In short, a pig is not a cow, chicken, lamb or bird. In the latter four animals, the texture and flavor of the meat remains more or less consistent throughout albeit each cut differs in quality. For instance, in bird we see light and dark meat, but the textures remain similar. In beef we see tougher or tenderer selections, but we easily recognize both the underlying texture and flavor of beef.
The delicate nature of the loin continued to puzzle Miss Brannock. It could not withstand heavy smoke or preserving salt that the cuts which she loved could. Her teeth could not pull a chop with the satisfaction that they could pull the melting strands of muscle found in the shoulder. Miss Brannock desperately wanted the loin to taste like the lower cuts of the pig, earthy and decadent, and that is where she made her mistake.
After thirteen years of renouncing the upper portions of pig, Miss Brannock realized the multiple realities of the pig and resolved again to try a piece of the loin. She came to terms that the loin was, indeed, its own masterpiece and that she should observe it as such. She should not expect it to embody any principles or definitions but its own. With an open heart and curious mind, she cut into an ancho-encrusted pork chop, chewed, swallowed and appreciated the chop for its unique brand of “porky goodness”: understated, simple, elegant.
After thirteen years of fretting, Miss Brannock’s mother and father sighed in great relief that their daughter had reconciled with the staple animal of the South.

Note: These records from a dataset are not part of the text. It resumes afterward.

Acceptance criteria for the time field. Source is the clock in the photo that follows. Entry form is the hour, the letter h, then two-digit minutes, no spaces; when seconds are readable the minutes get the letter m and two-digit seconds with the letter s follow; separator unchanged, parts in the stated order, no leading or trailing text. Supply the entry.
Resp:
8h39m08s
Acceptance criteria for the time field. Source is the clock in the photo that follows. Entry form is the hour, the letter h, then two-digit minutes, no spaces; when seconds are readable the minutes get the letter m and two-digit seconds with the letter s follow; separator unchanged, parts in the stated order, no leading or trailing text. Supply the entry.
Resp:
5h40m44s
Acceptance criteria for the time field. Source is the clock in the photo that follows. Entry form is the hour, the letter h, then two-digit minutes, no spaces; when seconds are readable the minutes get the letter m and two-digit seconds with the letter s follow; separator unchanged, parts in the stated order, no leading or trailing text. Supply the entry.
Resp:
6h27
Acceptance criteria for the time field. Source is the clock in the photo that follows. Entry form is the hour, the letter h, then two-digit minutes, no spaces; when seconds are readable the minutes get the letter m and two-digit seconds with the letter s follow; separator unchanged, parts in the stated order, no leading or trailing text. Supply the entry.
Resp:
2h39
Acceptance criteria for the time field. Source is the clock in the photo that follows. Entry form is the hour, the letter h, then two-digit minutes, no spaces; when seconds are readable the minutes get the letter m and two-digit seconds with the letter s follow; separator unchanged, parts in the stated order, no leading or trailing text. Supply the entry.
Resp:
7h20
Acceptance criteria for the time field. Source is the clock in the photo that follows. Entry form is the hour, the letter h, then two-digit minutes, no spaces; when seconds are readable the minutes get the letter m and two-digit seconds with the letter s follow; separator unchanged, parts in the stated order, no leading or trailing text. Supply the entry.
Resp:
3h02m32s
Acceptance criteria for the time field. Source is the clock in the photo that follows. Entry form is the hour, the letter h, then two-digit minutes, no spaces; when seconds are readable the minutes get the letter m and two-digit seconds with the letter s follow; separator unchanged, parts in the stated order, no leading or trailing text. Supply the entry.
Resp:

The knife and fork willingly carved more muscle from bone at Nelson Miller’s farm-to-fork at Silt. Subtle richness of the chop complemented the refined acidic spice in the collard greens. Previous to the pork chop, the knife and fork had enjoyed a cube-shaped piece of belly over house-made pimento macaroni and cheese for the first course.
“Deciding to like pork was a good career move for me,” I said as I went happily from the low to high on the hog in one meal. How appropriate that I eat my first pork chop outside this home at Silt, named for sediment settling quietly at the bottom of the riverbed, for my restless controversy with the pig has alighted in the past and will not travel with me any farther.